Seznam's Return on BI, Part One

The investment in Business Intelligence returned 10 times in three months, says Michal Buzek, the chief analyst of Seznam

Czech’s biggest web portal, Seznam.cz, has not only built a search engine to rival Google, but has also founded an empire of prospering services. From an email platform to a growing network of contextual advertisements (Sklik), Seznam has excelled at building a portfolio of complementary business ventures.

So how does this giant with thousands of employees, manage and understand the infinite amounts of data at their disposal? One word, GoodData. We sat down with Seznam’s Head Analyst, Michal Buzek, to dig deeper into this trade secret. The following two-part interview will uncover how an investment in their data has payed off by more than 5 million in profit.

How did it all start?

Some time around 2009, a decision was made to implement a Business Intelligence tool and an open competition took place. The former CEO of Seznam, Pavel Zima (now a deputy chairman of the managing board), invited GoodData to bid. At the time, I was part of the team that compared offers and provided recommendations to management. We met with Zdeněk Svoboda (co-founder of Good Data) a few times and he showed us GoodData’s capabilities using a sample of our business data from Sauto.cz. Compared to on-premise licensed BI tools, GoodData was extremely simple and quick; and on top of that, Mr.
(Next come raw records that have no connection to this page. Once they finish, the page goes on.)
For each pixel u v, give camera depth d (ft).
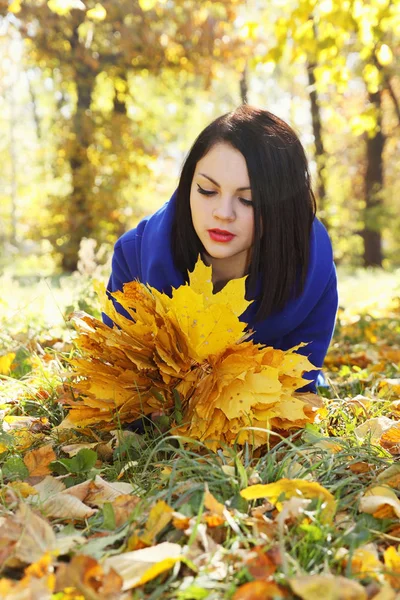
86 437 7.14
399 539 4.83
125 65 43.55
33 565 4.10
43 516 5.20
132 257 8.52
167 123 66.13
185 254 7.72
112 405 6.76
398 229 63.10
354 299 25.75
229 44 43.88
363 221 57.47
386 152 71.82
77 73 43.55
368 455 6.12
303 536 4.72
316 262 7.84
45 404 7.95
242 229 7.12
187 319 6.30
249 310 7.77
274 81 77.00
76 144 45.16
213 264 7.83
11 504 5.22
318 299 8.07
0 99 64.49
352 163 73.46
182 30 42.11
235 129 7.02
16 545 4.42
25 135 107.55
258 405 6.34
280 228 7.24
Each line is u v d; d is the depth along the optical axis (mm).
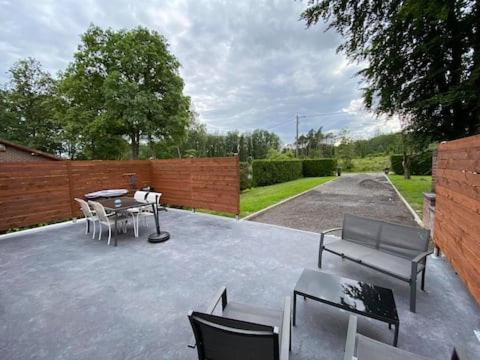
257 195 10523
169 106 15695
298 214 6531
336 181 15859
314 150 31703
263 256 3521
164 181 7488
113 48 14141
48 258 3609
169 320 2150
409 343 1814
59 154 20297
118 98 13500
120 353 1783
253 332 1074
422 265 2428
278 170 16203
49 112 18734
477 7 4965
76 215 5918
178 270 3131
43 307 2379
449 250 2744
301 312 2225
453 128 6242
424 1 4699
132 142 15602
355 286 2027
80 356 1759
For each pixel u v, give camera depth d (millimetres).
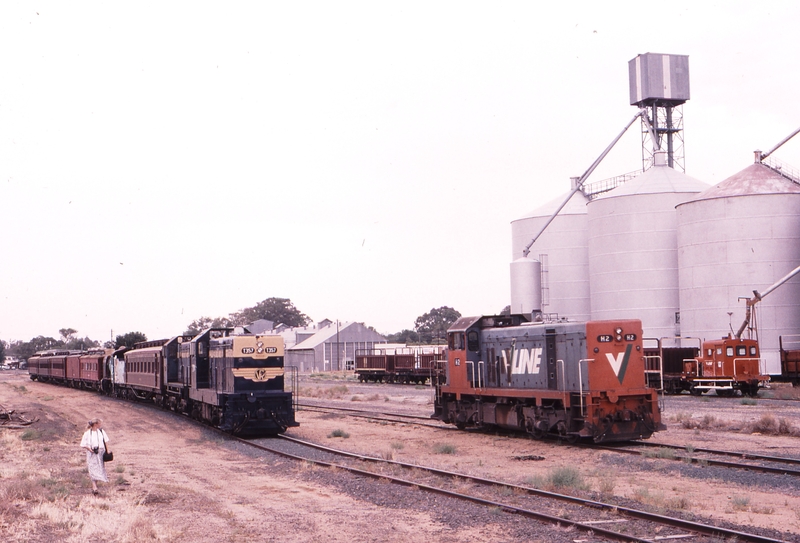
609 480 17234
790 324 56812
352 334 133250
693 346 59875
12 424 33969
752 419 30234
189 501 15781
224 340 30750
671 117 79125
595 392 23266
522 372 26750
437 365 32625
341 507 15039
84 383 68812
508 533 12453
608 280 68938
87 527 12750
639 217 67188
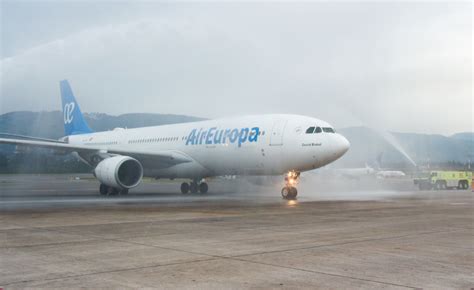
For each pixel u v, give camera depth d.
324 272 6.97
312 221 13.64
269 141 24.97
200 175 29.70
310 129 24.11
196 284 6.26
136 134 34.34
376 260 7.86
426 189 42.75
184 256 8.16
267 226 12.39
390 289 6.05
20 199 24.84
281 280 6.49
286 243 9.57
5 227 12.09
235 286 6.16
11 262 7.64
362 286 6.18
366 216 15.20
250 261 7.75
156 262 7.65
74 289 6.01
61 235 10.65
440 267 7.34
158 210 17.27
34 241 9.77
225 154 27.09
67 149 27.12
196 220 13.80
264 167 25.72
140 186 52.62
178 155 29.47
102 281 6.41
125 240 9.91
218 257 8.08
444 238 10.39
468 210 17.84
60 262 7.64
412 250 8.83
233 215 15.34
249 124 26.48
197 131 29.17
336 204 20.50
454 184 43.91
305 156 23.88
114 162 26.11
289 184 25.39
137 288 6.05
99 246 9.16
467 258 8.08
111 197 26.77
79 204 20.62
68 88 42.88
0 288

Svoboda was very smooth and natural in selling it to us. 

Why exactly did you search for Business Intelligence tool?

We needed to escape from Excel – when everybody was bringing their own report to a conference, and the quality of the data was unsteady. What’s more, we had about four different business systems at that time. Long story short, we were looking for an integrated reporting tool that would allow us to get all the data we needed under one unified dashboard. 

And how did you encounter Keboola?

We’d been using GoodData for about two years, but didn’t launch any big actions in that area. From time to time we asked for a modification of the data model, but it wasn’t until our PR department found out that GoodData had the capabilities to interact with social networks that we were introduced to Keboola. We were told that they had developed the best connectors of Facebook and Twitter data for integration with GoodData.  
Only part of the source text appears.